# DIRECTIONS
State only the count of lines in the listing below that hold "elbow".

# EXERCISE MATERIALS
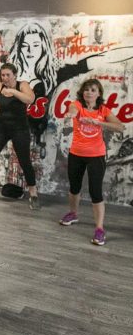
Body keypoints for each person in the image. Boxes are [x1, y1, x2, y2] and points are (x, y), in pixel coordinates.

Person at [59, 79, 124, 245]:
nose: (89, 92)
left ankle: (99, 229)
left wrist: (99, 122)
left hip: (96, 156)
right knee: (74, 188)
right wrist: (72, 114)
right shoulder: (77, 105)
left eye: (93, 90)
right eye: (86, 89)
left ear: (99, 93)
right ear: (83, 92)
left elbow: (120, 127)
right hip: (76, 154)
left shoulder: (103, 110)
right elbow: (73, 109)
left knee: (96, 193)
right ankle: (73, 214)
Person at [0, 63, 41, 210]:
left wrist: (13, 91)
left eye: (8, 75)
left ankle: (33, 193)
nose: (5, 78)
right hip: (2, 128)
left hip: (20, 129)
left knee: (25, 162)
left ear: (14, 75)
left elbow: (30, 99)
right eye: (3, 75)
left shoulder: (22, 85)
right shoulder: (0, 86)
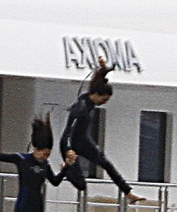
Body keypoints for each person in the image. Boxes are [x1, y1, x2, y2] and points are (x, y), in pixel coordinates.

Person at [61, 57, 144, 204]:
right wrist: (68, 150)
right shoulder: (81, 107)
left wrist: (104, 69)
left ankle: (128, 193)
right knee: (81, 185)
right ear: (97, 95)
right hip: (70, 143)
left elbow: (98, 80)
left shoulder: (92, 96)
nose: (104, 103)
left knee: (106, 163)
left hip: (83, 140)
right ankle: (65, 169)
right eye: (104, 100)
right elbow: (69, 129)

--

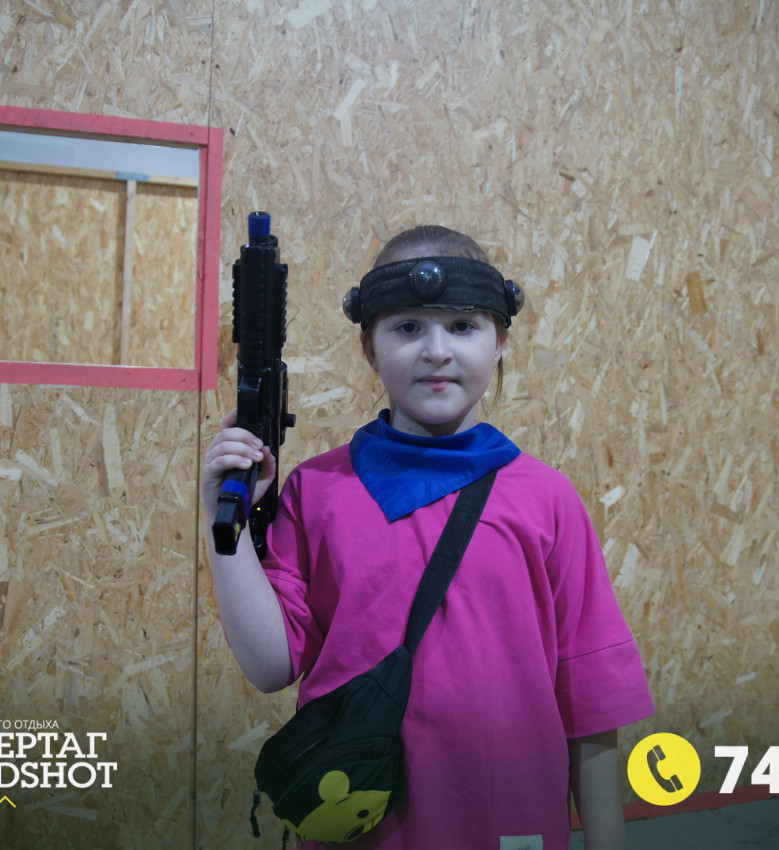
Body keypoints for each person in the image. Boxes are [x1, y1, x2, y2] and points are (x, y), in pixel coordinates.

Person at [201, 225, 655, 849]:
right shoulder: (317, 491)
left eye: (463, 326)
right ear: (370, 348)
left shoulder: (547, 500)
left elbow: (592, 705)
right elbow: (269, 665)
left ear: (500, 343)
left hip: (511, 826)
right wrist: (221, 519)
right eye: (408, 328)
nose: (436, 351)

---

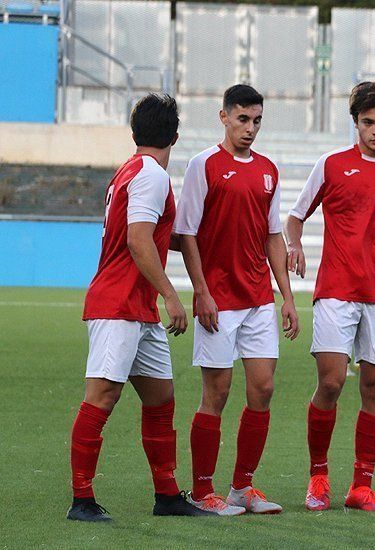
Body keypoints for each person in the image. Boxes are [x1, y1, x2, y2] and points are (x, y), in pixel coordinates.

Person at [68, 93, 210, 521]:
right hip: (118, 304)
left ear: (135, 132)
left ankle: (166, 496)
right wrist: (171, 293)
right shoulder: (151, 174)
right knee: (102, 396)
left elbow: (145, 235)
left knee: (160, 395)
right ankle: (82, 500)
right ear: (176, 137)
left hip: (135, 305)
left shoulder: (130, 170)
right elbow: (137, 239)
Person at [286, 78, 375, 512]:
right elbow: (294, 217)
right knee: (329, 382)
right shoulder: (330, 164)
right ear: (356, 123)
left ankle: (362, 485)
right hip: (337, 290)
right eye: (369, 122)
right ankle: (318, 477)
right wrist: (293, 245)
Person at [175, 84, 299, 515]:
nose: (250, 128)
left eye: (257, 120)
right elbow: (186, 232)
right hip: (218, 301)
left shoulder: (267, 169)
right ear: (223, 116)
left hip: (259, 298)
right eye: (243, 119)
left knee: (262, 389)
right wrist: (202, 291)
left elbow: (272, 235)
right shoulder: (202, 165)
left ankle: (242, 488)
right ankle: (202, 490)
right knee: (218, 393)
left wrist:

# TASK SOLUTION
12